2M Damaging to World Trade, European Shippers Say

Business & Finance

The European Shippers Council (ESC) has pulled the alarm bell about the excesses that could be caused by the Vessel Sharing Agreement (VSA) between Maersk and MSC.

In a letter sent to the US Federal Maritime Commission (FMC) last week, ESC said that the “operators might set up an extremely damaging situation to world trade.”

FMC has 45 days to review the proposal and the decision is expected on October 11.

Chief Executive of AP Moller-Maersk Nils Andersen told Reuters that the approval of 2M by FMC should be a formality as they had already approved P3.

According to ESC, the joint actions under the VSA could effect rates, like the introduction of blanking sailings, which “can clearly be seen as market manipulation to restore freight rate if needed by playing on the supply side.

“Firstly, so called 2M should not be seen as a downgrade of the P3 (and thus considered positively) but as a huge upgrade of the individual ship owner position. The gathering of the two first ship operators will create a huge player that will be in a position to have such a power that they can distort the market for the purpose of price increase,” the letter reads.
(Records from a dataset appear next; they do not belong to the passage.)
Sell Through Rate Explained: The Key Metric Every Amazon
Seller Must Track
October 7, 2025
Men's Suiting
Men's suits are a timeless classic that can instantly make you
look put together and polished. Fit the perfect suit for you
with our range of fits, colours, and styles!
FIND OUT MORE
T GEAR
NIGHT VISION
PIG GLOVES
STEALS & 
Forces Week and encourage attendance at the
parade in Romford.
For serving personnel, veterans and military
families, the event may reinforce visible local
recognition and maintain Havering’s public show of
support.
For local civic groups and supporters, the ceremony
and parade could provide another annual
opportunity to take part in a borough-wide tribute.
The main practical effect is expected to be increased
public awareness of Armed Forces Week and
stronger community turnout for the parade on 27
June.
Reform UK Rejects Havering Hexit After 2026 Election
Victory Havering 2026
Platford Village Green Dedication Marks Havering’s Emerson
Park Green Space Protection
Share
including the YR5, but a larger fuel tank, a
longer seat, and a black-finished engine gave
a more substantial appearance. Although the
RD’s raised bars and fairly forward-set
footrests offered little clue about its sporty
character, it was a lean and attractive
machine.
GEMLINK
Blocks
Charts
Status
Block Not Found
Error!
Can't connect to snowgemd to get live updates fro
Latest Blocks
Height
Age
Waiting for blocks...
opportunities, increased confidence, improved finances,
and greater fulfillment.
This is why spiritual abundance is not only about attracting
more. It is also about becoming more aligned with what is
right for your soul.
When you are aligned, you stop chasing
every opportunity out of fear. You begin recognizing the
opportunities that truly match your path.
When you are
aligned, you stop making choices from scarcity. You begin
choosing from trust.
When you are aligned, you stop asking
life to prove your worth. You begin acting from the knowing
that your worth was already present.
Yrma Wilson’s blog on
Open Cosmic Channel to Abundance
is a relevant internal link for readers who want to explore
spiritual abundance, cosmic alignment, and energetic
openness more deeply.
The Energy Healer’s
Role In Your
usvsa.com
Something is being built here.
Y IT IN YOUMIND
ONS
ESC said that allowing these two operators to discuss and agree on some core parameters of the services can lead to a decrease of the competitive environment of the trade concerned by this agreement.

“Indeed, it will lead to a decrease in the number of direct call, a decrease of service quality and surely an increase of price.”

As an example ESC referred to the fact that “parties are authorized to discuss and agree on the allocation of terminal costs” (5.4 (a)), which gives them the freedom to increase relevant surcharges. According to shippers, this should be avoided.

In order to avoid competition problems, ESC proposed creation of a control system held by FMC that would monitor the link between the capacity available on the trade and the freight rates as well as the creation of surcharges.

“In the end, we acknowledge the objective of the agreement to « maximize operational and cost efficiencies », however, it would have been great for shippers to hear about how these efficiencies would be, partly at least, transferred to customers. Nowhere in the agreement are mentioned the customers and the possible improvement that this agreement will bring to the market. We are facing here a partnership whose only objective is to increase profit but not improve service,” ESC said.

Executive officials of the two container liners have been very busy last week, paying visits to FMC in Washington and regulatory bodies in China so as to clear the air for the VSA.

The executives asked FMC to swiftly approve their joint venture in order to avoid delay of the 2M launch scheduled for January next year.